The total number of items purchased is higher for FINISHED (Accepted) receipts.


┌───────────────────┬────────────────────────┐
│ N_Items_Purchased │ rewards_receipt_status │
│      int128       │        varchar         │
├───────────────────┼────────────────────────┤
│              8184 │ FINISHED               │
│               173 │ REJECTED               │
└───────────────────┴────────────────────────┘

# Which brand has the most spend among users who were created within the past 6 months?
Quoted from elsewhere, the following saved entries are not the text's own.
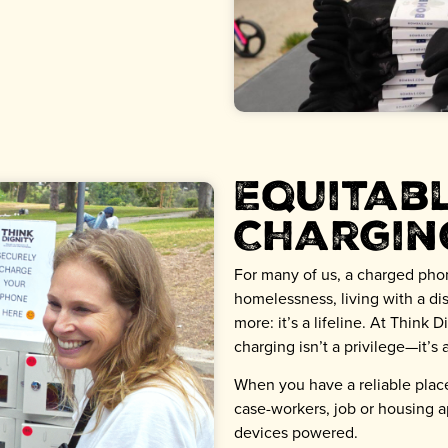
Equitab
Chargin
For many of us, a charged phone
homelessness, living with a disa
more: it’s a lifeline. At Think 
charging isn’t a privilege—it’s a
When you have a reliable place
case-workers, job or housing a
devices powered.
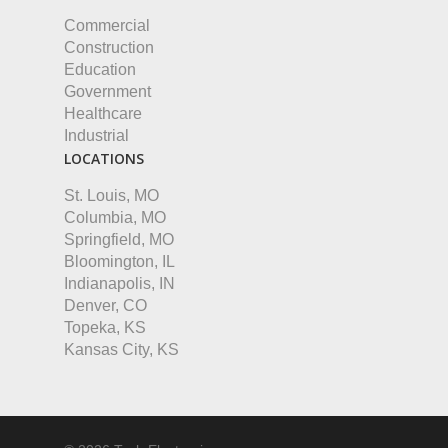
Commercial
Construction
Education
Government
Healthcare
Industrial
LOCATIONS
St. Louis, MO
Columbia, MO
Springfield, MO
Bloomington, IL
Indianapolis, IN
Denver, CO
Topeka, KS
Kansas City, KS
##### **Anchoring in 2025, no brands have any spend among users created within the past 6 months**

In [9]:
conn.sql("""
         SELECT _user_id, created_date, active, role FROM users
         WHERE created_date >= DATE_TRUNC('month', now()) - interval '6 month'
         """
         )

┌──────────┬──────────────┬─────────┬─────────┐
│ _user_id │ created_date │ active  │  role   │
│ varchar  │  timestamp   │ boolean │ varchar │
├──────────┴──────────────┴─────────┴─────────┤
│                   0 rows                    │
└─────────────────────────────────────────────┘

##### **Anchoring between 2020-09-01 and 2021-03-01, Ben and Jerry's has the most spend**
+ Since the max date_scanned in the receipts json was 2021-03-01, I am chosing to anchor my answer as of March 2021.

In [10]:
# Should role = 'fetch-staff' be considered?
# Should active = true be considered?
# Where final_price is null, only user_flagged_price seems to be filled, should we fill?
    # Doesn't matter this time
conn.sql("""    
         WITH receipt_item_user_6mo AS (
            SELECT brand_code, final_price, user_flagged_price, COALESCE(final_price, user_flagged_price) as filled_price
            FROM receipt_items
            WHERE receipt_items._user_id IN (
                SELECT _user_id 
                FROM users
                WHERE created_date <= '2021-03-01'
                AND created_date >= '2020-09-01'
            )
         )
         SELECT brand_code, ROUND(SUM(final_price::numeric), 2) as total_spend 
         FROM receipt_item_user_6mo
         WHERE brand_code IS NOT NULL
         GROUP BY brand_code
         ORDER BY total_spend DESC
         LIMIT 1

;"""
)

┌────────────────┬───────────────┐
│   brand_code   │  total_spend  │
│    varchar     │ decimal(38,2) │
├────────────────┼───────────────┤
│ BEN AND JERRYS │       1217.40 │
└────────────────┴───────────────┘

# Which brand has the most transactions among users who were created within the past 6 months?
##### **Brand code 'BRAND' has the most transactions among users created within the past 6 months**
+ Assuming 1 receipt is 1 transaction; not 1 receipt_item is 1 transaction

In [11]:
# Should role = 'fetch-staff' be considered?
# Should active = true be considered?
conn.sql("""    
         WITH receipt_item_user_6mo AS (
            SELECT _receipt_id, brand_code
            FROM receipt_items
            WHERE receipt_items._user_id IN (
                SELECT _user_id 
                FROM users
                WHERE created_date <= '2021-03-01'
                AND created_date >= '2020-09-01'
            )
         )
         SELECT brand_code, COUNT(DISTINCT _receipt_id) as N_Transactions
         FROM receipt_item_user_6mo
         WHERE brand_code IS NOT NULL
         GROUP BY brand_code
         ORDER BY N_Transactions DESC
         LIMIT 1

;"""
)

┌────────────┬────────────────┐
│ brand_code │ N_Transactions │
│  varchar   │     int64      │
├────────────┼────────────────┤
│ BRAND      │             20 │
└────────────┴────────────────┘

In [12]:
conn.close()